We think that the stable interval cancer rate with the increasing trend in detection could also in fact reflect a reduction in the ICR, given the increase in background breast cancer incidence. The rise in detection may have prevented the interval cancer rate to increase as a result of increased breast cancer incidence.

Our estimate for the overall ICR (2.2 per 1000 screens) is in line with earlier reported rates from the BCSP in Germany (2.3) [35] and Norway (1.8) [2].

We found that DM performed significantly better than SFM in terms of DR and programme sensitivity, at the expense of significantly higher RRs and FPRs and slightly lower programme specificity. These findings are also consistent with results of earlier studies [6, 10, 12, 13, 19] . We found RRs (expressed as the percentage of screens recalled for further assessment) of 1.6% for SFM and 2.1% for DM throughout the study period. Recently reported RRs for DM in other European BCSPs range from 2.9% to 6.1% [5,6,7, 9, 36, 37]. Therefore, RRs in the Netherlands are still rather low compared to other countries [6, 12, 36, 38].
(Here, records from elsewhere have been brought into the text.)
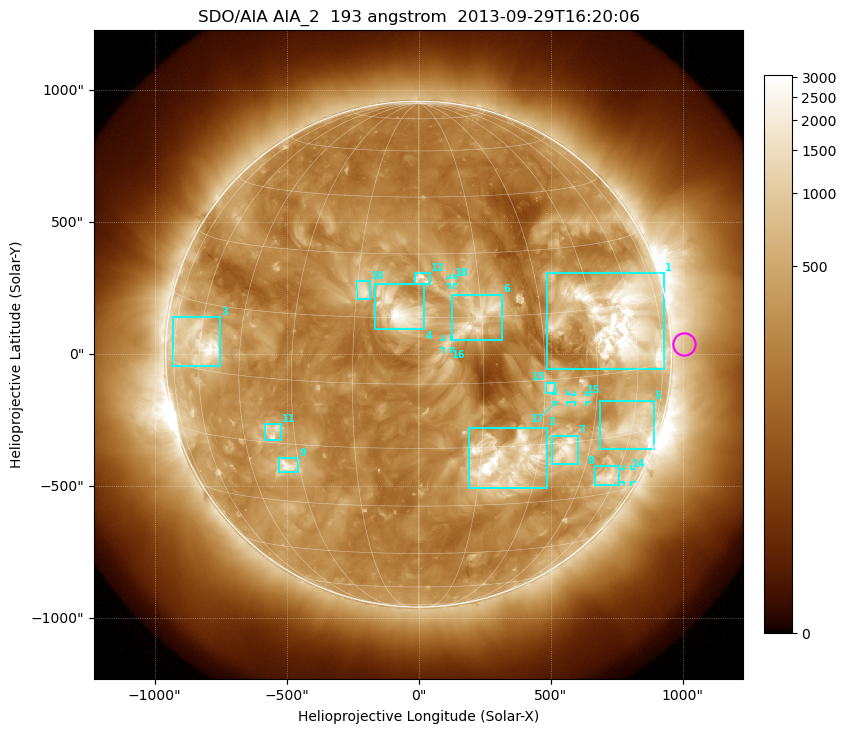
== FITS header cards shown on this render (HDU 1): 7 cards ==
TELESCOP= 'SDO/AIA'
INSTRUME= 'AIA_2'
WAVELNTH=                  193
WAVEUNIT= 'angstrom'
DATE-OBS= '2013-09-29T16:20:06.84'
CTYPE1  = 'HPLN-TAN'
CTYPE2  = 'HPLT-TAN'

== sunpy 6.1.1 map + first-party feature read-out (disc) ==
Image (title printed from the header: SDO/AIA AIA_2  193 angstrom  2013-09-29T16:20:06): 1024 x 1024 px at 2.4 arcsec/px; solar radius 958 arcsec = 399 px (full disc in frame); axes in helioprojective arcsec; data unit not stated in the header (colour bar unlabelled)
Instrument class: DISC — disc imager (sunpy class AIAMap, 193 A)
Bright regions (active regions / flare kernels): reference = the median radial profile (limb darkening/brightening removed); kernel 9 px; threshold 5 sigma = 666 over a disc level ~272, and >= 1.15x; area >= 12 px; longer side >= 10 px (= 24 arcsec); searched inside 0.97 R_sun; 18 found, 18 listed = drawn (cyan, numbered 1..; 5 of them under ~33 arcsec drawn as corner ticks so the feature stays visible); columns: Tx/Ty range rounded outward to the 5 arcsec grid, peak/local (2 s.f.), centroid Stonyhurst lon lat
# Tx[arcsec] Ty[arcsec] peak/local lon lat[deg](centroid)
1 485..930 -55..310 16 +55 +12
2 190..490 -510..-275 16 +21 -19
3 -930..-750 -45..140 12 -60 +6
4 -165..25 90..270 12 -5 +17
5 685..890 -360..-175 7.8 +61 -13
6 125..320 55..225 7 +14 +15
7 505..605 -415..-310 7.9 +37 -17
8 665..760 -495..-425 6.2 +56 -25
9 -530..-455 -450..-390 8.3 -33 -21
10 -235..-180 205..275 6 -13 +21
11 -580..-520 -330..-265 5.7 -36 -12
12 -15..45 265..310 6.5 +1 +24
13 480..520 -150..-105 5.7 +31 -2
14 775..810 -485..-435 3.5 +67 -26
15 590..635 -180..-155 3.9 +40 -5
16 95..125 20..55 3.2 +7 +9
17 520..565 -180..-150 3.9 +34 -4
18 120..135 265..290 4 +8 +23
Off-limb structures (1.02-1.3 R_sun): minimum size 162 px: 3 found; the strongest spans PA ~235..305 deg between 1.02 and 1.3 R_sun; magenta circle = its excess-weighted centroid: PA ~270 deg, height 1.05 R_sun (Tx ~1005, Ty ~35 arcsec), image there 1.5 x the reference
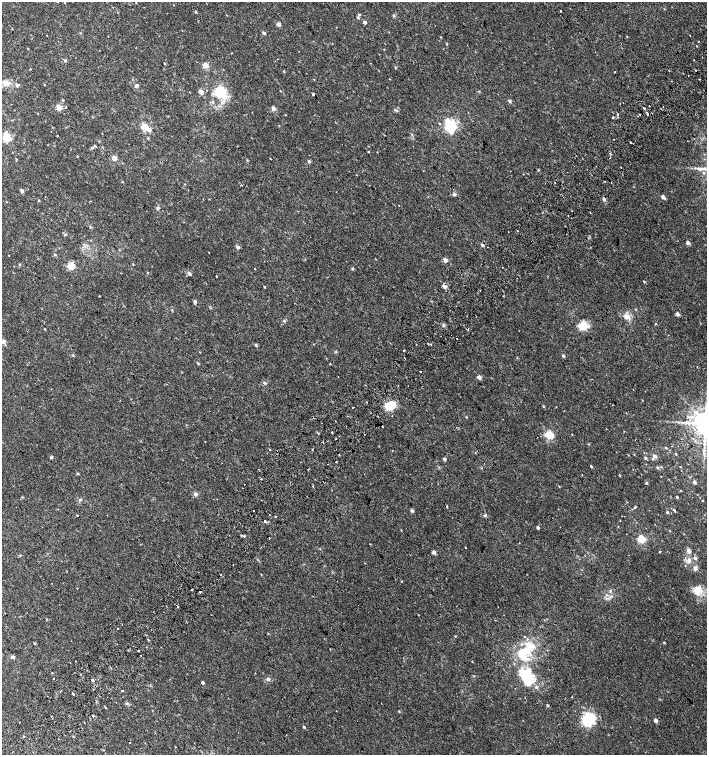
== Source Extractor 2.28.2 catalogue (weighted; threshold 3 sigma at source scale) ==
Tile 7 of 4 x 4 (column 3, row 2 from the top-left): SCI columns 2999-4407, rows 3048-4552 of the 6060 x 6084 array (HDU 1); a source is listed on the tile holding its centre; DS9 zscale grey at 2 x 2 block average (1 PNG px = mean of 2 x 2 image px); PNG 709 x 757 px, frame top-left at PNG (2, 2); no overlay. Shown black and unused: <1% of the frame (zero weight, under 2 of 3 exposures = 2% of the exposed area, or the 3 px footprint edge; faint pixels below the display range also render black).
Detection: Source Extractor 2.28.2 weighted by HDU 2 'WHT'; one run over the whole footprint, this tile lists its part. Background 0.00538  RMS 0.0026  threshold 0.0118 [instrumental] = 3 sigma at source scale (4.5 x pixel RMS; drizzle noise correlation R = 1.50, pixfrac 1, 0.0396/0.0396 arcsec/px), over >= 5 px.
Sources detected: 215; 1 inside a brighter object's white glare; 4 cosmic-ray / hot-pixel residue — not listed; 5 inside a brighter listed object's ellipse — not listed separately; the other 205 listed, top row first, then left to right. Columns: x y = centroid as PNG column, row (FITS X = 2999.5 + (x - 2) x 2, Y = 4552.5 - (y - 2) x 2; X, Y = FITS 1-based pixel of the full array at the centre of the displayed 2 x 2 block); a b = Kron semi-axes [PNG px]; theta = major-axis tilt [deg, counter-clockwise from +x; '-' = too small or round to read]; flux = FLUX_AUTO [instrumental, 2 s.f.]
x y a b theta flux
196 11 3 2 - 0.43
561 11 2 2 - 0.58
359 14 4 3 - 0.71
358 18 3 2 - 0.42
365 22 2 2 - 2.8
279 24 5 4 - 1.4
264 33 3 2 - 1.7
441 37 3 2 - 0.35
698 41 2 2 - 1
447 44 3 2 - 0.32
384 49 2 2 - 0.26
694 60 2 2 - 0.32
65 61 4 3 - 0.68
165 63 3 2 - 0.36
205 65 7 5 -54 2.9
284 71 3 2 - 0.35
614 72 2 2 - 1.6
314 79 2 2 - 0.4
699 79 2 2 - 0.95
6 83 9 6 -29 4.4
17 85 5 4 - 1.1
44 85 3 2 - 0.27
136 86 5 5 - 1.4
220 91 13 10 -48 21
280 91 2 2 - 0.3
201 92 2 2 - 6.2
313 94 2 2 - 3.8
63 100 3 2 - 0.37
510 101 5 3 - 0.91
213 102 3 3 - 0.68
620 103 2 2 - 0.63
649 106 2 2 - 0.66
59 107 6 6 - 3.2
66 107 2 2 - 0.46
273 108 2 2 - 6.2
644 108 3 2 - 6.6
396 110 3 3 - 0.67
617 114 2 2 - 9.3
640 114 2 2 - 0.54
647 114 2 2 - 2.9
613 117 2 2 - 1.8
439 123 3 2 - 0.37
144 126 8 6 -44 4.2
450 127 10 8 69 19
51 131 2 2 - 0.39
58 135 2 2 - 0.32
6 138 3 3 - 43
614 140 2 2 - 0.4
631 143 2 2 - 1.9
92 148 3 3 - 0.64
368 151 2 2 - 0.42
610 154 3 2 - 0.77
114 158 5 4 - 2.7
609 158 2 2 - 0.77
270 159 2 2 - 0.46
247 160 3 3 - 0.36
309 161 4 3 - 0.83
621 167 2 2 - 0.23
704 173 4 3 - 0.9
604 181 2 2 - 0.4
555 182 2 2 - 0.25
22 191 5 4 - 0.94
454 194 4 4 - 1.1
663 197 3 2 - 3.3
604 199 5 3 - 1
39 200 2 2 - 0.49
157 208 5 4 - 0.97
568 216 2 2 - 0.3
90 227 3 2 - 0.46
688 243 2 2 - 4
482 245 4 3 - 0.86
238 247 3 3 - 2.3
119 250 3 2 - 0.32
55 254 3 3 - 0.49
9 255 2 2 - 0.24
445 260 2 2 - 6.1
133 264 3 2 - 0.34
71 266 3 3 - 28
255 268 2 2 - 0.35
148 272 2 2 - 0.41
189 273 5 3 - 0.99
216 276 2 2 - 3.9
644 281 3 2 - 0.45
445 286 5 4 - 1.9
264 287 2 2 - 0.51
99 296 2 2 - 0.45
195 302 3 2 - 2.1
677 314 2 2 - 4.4
627 317 11 6 -31 3.8
284 321 4 3 - 0.62
656 324 3 2 - 0.36
443 325 4 3 - 0.86
583 326 3 3 - 56
45 329 3 2 - 0.31
457 339 2 2 - 0.3
4 341 2 2 - 5.9
256 345 4 3 - 0.62
431 345 2 2 - 0.55
404 350 2 2 - 0.85
563 356 2 2 - 1
405 358 2 2 - 0.58
198 363 4 3 - 0.49
330 364 2 2 - 0.68
420 372 2 2 - 2.3
479 377 2 2 - 4.2
265 383 5 3 - 0.84
642 400 2 2 - 0.25
392 403 3 3 - 6.6
389 406 3 3 - 53
544 406 3 2 - 0.5
353 407 2 2 - 0.64
466 417 3 2 - 0.38
706 424 6 6 - 970
382 426 2 2 - 2.9
624 431 2 2 - 0.24
332 432 2 2 - 2.4
364 434 2 2 - 0.38
549 435 8 6 -25 9.1
666 448 3 2 - 0.62
269 449 2 2 - 0.33
313 449 2 2 - 0.76
392 450 2 2 - 0.2
676 454 3 2 - 0.39
628 455 2 2 - 0.23
704 455 3 2 - 0.57
655 456 6 4 -37 1.6
51 457 3 2 - 0.93
645 458 4 3 - 0.88
444 459 4 3 - 1
336 461 2 2 - 0.3
591 466 3 2 - 0.74
657 468 4 3 - 0.69
259 469 2 2 - 0.26
308 469 2 2 - 0.53
77 473 3 2 - 0.44
582 475 2 2 - 0.27
620 475 2 2 - 0.44
694 482 3 3 - 2
646 483 3 3 - 0.69
313 486 2 2 - 0.49
681 491 3 2 - 0.25
195 494 5 4 - 1.5
677 497 2 2 - 0.62
80 500 3 3 - 0.63
447 506 2 2 - 7.7
634 507 3 2 - 0.46
412 510 5 4 - 0.93
674 510 3 2 - 0.61
253 511 2 2 - 1.5
667 512 3 3 - 0.71
77 515 2 2 - 10
485 515 4 3 - 0.68
275 516 2 2 - 1.6
265 521 2 2 - 2.6
538 528 2 2 - 1.8
670 531 2 2 - 0.26
684 534 2 2 - 0.22
241 535 3 2 - 0.5
244 536 3 2 - 0.7
269 538 2 2 - 1.9
641 539 3 3 - 30
370 544 2 2 - 0.26
465 547 2 2 - 0.55
688 550 5 5 - 1.4
434 552 4 4 - 1.7
660 552 2 2 - 0.39
695 558 4 3 - 1.3
689 560 6 4 -84 1.8
695 568 6 5 - 1.6
221 574 2 2 - 1.4
401 581 2 2 - 0.41
697 590 7 6 - 8.6
610 591 4 3 - 0.69
200 592 2 2 - 2.3
611 596 4 3 - 0.85
177 606 2 2 - 0.76
498 607 2 2 - 0.31
118 629 2 2 - 2.8
455 636 2 2 - 0.36
525 636 2 2 - 0.98
148 640 3 2 - 0.47
35 643 3 2 - 0.52
664 643 3 3 - 0.48
533 646 9 6 -50 3.8
521 654 22 10 -57 14
140 655 2 2 - 1.1
12 657 5 4 - 1.1
75 661 2 2 - 0.25
52 673 2 2 - 0.24
525 674 23 15 -12 20
53 679 2 2 - 1.5
268 679 4 4 - 1.2
92 680 3 3 - 0.88
203 682 2 2 - 1.4
122 691 2 2 - 1.4
73 694 2 2 - 2.6
96 702 2 2 - 0.34
127 703 4 3 - 0.72
399 711 3 2 - 0.39
93 715 2 2 - 1.5
588 719 12 11 - 22
655 720 2 2 - 3.7
304 727 3 2 - 0.77
23 736 2 2 - 0.49
129 743 2 2 - 0.27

We did not find a difference in ICR between DM and SFM. Similar ICRs for DM and SFM were also reported for other BCSPs [37, 39]. It might be too early to observe the full effect of the transition to DM on the ICR. We observed a small, non-significant, decrease in the overall ICR in 2011 but we need future data, after a few years of full DM screening, to determine whether or not this will turn into a further statistically significant decline. Although we did not observe a significant difference in the overall ICR, looking at specific age groups we found that the ICR at initial screening in women aged 49–51 years was significantly lower for DM than for SFM (2.3 vs. 2.6 per 1000 screens; Additional file 1: S5). This finding corresponds to the results of the DMIST trial, which showed a higher diagnostic accuracy for DM than for SFM in pre- and perimenopausal women with dense breasts under the age of 50 [10].

The major strength of this study was the availability of national data on a large number of interval cancers. Thus, this study is the first nationwide analysis of sensitivity and specificity in the Dutch BCSP during the transition to DM. Furthermore, DM expanded during the second half of the study period and the effect of the transition from SFM to DM could therefore be studied well.

This study also had some limitations. Single screening examinations were not labelled as DM or SFM at time of screening and information about the proportion DM and SFM, during the years in which both modalities were used, had to be obtained from the screening units. The screens for which it was uncertain whether they were performed using screen-film or digital mammography were added to the screen-film group. This could lead to underestimation of detection rates for DM and to increased apparent detections rates for SFM. The difference in detection of DM relative to SFM could thus be (somewhat) greater than we report and our estimates may therefore be conservative. In addition, 2% of all breast cancers in the NCR database could not be classified as screen-detected or interval cancer.

Conclusions

In conclusion, the detection rate in the Dutch breast cancer screening programme substantially increased between 2004 and 2011, whereas the interval cancer rate was stable over time. The recall rate increased over the study period, resulting in a decrease in programme specificity over time, even though the current specificity of the Dutch programme is still relatively high (in international context). DM resulted in higher detection rates than SFM, with similar interval cancer rates. The overall interval cancer rate, slightly, but non significantly declined in younger age groups and a significant rise in programme sensitivity in women under age 60 years was observed, which may be partly attributable to the transition to DM. Particularly young women may therefore have benefited from the change to DM but further exploration is needed to confirm these findings.